■ Aufgabe 1
Was versteht flashfactor im Forenthread zum Case Management unter Case Management im Bereich Application Server?
■ Aufgabe 2
Schreib den Forenthread zum Case Management nach seinem letzten Satz weiter.

■ Textauszug

········

# Gibt es ein Case Management für Java Application Server?



## flashfactor (15. Nov 2007)

Wie Ihr im Titel lesen könnt suche ich nach einem Case Management für Java Application Server. Als Referenz könnte man das Case Management aus dem SAP-Bereich nennen.

Gund dafür ist das man wir versuchen in unserer Firma den Entwicklungsprozess im Bereich Java Revisions sicher zu machen.

Gruß


----------



## maki (15. Nov 2007)

Für all diejenigen die mit SAP nix am Hut haben, was ist "Case Management"?



> Gund dafür ist das man wir versuchen in unserer Firma den Entwicklungsprozess im Bereich Java Revisions sicher zu machen.


Was meinst du mit "sicher machen"?


----------



## flashfactor (15. Nov 2007)

Zu 1)
Case Management ist kein Begriff der durch SAP erfunden wurde.
Unter Case Management im Bereich Application Server verstehe ich eine Versionierung sowie ein Transportsystem mit 
Berechtigungsschiene. Es gibt zwar noch weitere Teilbereiche aber dies wären für meinen Fall die wichtigsten Punkte.

········

■ Gespeicherte Datensätze
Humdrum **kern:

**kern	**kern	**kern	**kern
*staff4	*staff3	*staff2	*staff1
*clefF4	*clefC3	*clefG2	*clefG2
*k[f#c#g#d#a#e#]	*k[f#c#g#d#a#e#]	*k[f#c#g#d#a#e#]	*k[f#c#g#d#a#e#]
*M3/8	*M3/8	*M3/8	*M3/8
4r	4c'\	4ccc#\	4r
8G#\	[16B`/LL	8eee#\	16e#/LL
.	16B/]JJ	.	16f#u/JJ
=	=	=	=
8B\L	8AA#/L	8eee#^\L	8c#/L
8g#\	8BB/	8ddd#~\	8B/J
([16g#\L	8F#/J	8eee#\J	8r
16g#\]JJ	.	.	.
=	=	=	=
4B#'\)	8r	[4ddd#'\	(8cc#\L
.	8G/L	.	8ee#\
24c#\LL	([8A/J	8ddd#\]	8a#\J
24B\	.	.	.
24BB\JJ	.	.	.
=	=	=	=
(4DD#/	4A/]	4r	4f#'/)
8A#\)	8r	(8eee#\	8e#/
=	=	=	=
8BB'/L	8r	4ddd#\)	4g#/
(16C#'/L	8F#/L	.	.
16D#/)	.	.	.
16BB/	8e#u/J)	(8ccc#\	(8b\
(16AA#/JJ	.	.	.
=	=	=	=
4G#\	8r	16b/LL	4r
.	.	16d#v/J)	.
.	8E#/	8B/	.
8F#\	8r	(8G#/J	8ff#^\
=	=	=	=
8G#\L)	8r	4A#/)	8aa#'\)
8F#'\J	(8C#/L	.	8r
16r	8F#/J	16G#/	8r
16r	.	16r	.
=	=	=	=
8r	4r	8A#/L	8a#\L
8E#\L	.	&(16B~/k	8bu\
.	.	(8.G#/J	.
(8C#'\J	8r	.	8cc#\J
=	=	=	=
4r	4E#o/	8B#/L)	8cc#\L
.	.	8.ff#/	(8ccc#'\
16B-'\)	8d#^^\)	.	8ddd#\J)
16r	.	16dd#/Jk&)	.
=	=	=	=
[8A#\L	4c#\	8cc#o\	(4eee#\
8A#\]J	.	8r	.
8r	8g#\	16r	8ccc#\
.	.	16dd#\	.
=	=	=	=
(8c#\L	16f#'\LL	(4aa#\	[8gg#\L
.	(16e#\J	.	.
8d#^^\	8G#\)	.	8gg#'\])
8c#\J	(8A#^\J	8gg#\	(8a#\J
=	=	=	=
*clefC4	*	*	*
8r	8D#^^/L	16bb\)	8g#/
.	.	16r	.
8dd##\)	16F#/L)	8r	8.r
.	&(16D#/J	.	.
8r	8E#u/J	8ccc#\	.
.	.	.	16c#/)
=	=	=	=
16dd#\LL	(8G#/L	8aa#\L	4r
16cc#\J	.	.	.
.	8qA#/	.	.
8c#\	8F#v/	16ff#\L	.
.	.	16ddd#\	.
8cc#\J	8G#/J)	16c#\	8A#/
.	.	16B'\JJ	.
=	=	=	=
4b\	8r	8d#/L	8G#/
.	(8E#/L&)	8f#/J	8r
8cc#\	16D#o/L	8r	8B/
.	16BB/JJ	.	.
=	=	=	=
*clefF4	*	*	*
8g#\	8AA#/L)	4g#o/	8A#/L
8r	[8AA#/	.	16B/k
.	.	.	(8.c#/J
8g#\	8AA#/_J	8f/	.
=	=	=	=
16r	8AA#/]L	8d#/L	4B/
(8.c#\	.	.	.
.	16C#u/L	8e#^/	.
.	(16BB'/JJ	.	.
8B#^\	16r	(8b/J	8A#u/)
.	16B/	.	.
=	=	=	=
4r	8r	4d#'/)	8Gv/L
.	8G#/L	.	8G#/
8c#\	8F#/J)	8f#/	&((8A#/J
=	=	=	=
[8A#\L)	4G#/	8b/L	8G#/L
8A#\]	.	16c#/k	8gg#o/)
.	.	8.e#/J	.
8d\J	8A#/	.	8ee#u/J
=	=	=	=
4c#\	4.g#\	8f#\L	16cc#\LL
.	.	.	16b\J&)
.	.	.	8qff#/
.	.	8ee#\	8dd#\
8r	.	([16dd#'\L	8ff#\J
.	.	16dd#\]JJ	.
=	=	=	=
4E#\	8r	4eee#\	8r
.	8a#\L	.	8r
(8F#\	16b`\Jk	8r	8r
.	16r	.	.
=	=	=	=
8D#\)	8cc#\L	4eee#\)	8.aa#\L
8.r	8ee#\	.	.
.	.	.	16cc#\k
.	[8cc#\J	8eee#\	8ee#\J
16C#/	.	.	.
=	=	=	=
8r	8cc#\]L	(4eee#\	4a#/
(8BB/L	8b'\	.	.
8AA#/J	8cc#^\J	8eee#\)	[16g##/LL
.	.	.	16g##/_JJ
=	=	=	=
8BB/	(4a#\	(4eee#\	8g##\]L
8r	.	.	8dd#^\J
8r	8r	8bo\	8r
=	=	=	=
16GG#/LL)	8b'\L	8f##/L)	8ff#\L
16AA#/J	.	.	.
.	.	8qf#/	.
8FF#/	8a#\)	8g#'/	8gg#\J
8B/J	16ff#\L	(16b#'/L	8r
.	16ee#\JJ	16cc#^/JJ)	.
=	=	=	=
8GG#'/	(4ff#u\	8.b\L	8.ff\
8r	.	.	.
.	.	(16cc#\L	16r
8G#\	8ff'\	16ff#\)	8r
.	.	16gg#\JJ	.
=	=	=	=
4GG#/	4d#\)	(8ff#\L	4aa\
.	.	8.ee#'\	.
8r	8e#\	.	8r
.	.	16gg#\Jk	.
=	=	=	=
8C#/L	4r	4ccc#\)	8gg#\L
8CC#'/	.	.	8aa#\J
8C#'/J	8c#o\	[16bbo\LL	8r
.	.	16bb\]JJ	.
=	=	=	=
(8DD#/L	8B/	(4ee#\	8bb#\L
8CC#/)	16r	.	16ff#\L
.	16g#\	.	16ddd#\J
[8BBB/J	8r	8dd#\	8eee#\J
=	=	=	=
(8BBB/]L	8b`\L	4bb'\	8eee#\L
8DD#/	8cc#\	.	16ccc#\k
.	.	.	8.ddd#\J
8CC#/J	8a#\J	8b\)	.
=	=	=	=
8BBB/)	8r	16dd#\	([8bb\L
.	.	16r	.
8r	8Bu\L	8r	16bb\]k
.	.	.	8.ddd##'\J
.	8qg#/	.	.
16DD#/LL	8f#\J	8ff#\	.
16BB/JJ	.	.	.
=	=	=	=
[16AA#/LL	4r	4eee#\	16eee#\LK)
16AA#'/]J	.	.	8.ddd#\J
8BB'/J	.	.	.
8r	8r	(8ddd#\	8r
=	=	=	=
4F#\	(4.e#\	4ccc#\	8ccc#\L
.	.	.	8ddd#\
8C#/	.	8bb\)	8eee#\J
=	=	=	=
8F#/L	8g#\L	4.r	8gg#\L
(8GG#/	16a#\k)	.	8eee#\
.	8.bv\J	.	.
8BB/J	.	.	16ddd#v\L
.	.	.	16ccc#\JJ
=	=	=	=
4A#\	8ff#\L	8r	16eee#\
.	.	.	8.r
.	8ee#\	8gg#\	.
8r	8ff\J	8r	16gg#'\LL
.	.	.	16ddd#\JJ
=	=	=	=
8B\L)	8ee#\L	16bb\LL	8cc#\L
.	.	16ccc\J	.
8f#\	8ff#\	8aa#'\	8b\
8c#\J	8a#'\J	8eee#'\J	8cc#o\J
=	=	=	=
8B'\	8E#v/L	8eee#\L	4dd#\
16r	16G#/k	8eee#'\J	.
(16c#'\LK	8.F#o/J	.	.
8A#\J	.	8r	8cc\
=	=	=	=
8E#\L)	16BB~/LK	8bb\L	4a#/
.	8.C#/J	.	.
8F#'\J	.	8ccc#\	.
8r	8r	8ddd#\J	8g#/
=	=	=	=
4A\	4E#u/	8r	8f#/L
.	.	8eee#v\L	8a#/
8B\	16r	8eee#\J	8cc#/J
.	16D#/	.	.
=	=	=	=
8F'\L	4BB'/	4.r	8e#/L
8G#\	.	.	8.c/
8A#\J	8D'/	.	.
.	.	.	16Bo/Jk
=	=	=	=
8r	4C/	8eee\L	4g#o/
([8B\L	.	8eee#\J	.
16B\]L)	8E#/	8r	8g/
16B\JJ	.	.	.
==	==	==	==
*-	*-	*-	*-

········

■ Antwort 1
Eine Versionierung sowie ein Transportsystem mit Berechtigungsschiene.

■ Antwort 2
Hier mal aufgelistet was es beinhalten sollte.
*Verwaltung der Quellcodes (Subversion oder ein anderes Versionierungstool sollte auch am Port sein)
*zentraler Buildservice
*Transport von Entwicklungen innerhalb eines sog. Development-Tracks
*

Zu 2)
Bei uns in der Firma gibt es eine innen Revision. Die verschiedene Prozesse so wie Softwarelösungen prüft ob Sie sicher oder eher unsicher ist. Dazu werdne oft auch externe Berater herangezogen.


Ein weitere Info noch. Im Java Enterprise Bereich (SAP Portal) hat bereits SAP mit einer eigenen Lösung dazu mich hellhörig gemacht (NWDI = NetWeaver Development Infrastructure). Aber leider stehen eine paar Punkte dagegen diese Software zu nutzen für unsere Produkte die auf nicht SAP Portalservern laufen.

* Es ist sehr dauer
* Es kann nur für SAP Portal verwendte werden (laut SAP)
* Es ist sehr kompleziert von der Bedienung
* Es ist noch nicht sehr ausgereift

So das sind schon mal ein paar Infos dazu was ich suche.

Gruß


----------



## maki (15. Nov 2007)

Den zentralen Build Service könntest du mit Maven2 erschlagen(auch autmatisch wenn gewünscht), die Versionierung kann über Subversion/CVS erledigt werden(Maven2 kann über das Netz auf die Repositories zugreifen), Software Configuration Management hilft die Übersicht zu bewahren.


----------



## flashfactor (15. Nov 2007)

Aber es gibt noch kein fertiges Gesamtpaket wenn ich dich richtig verstehe.

Gruß


----------



## ms (15. Nov 2007)

Maven und svn/cvs sind fertige Gesamtpakete.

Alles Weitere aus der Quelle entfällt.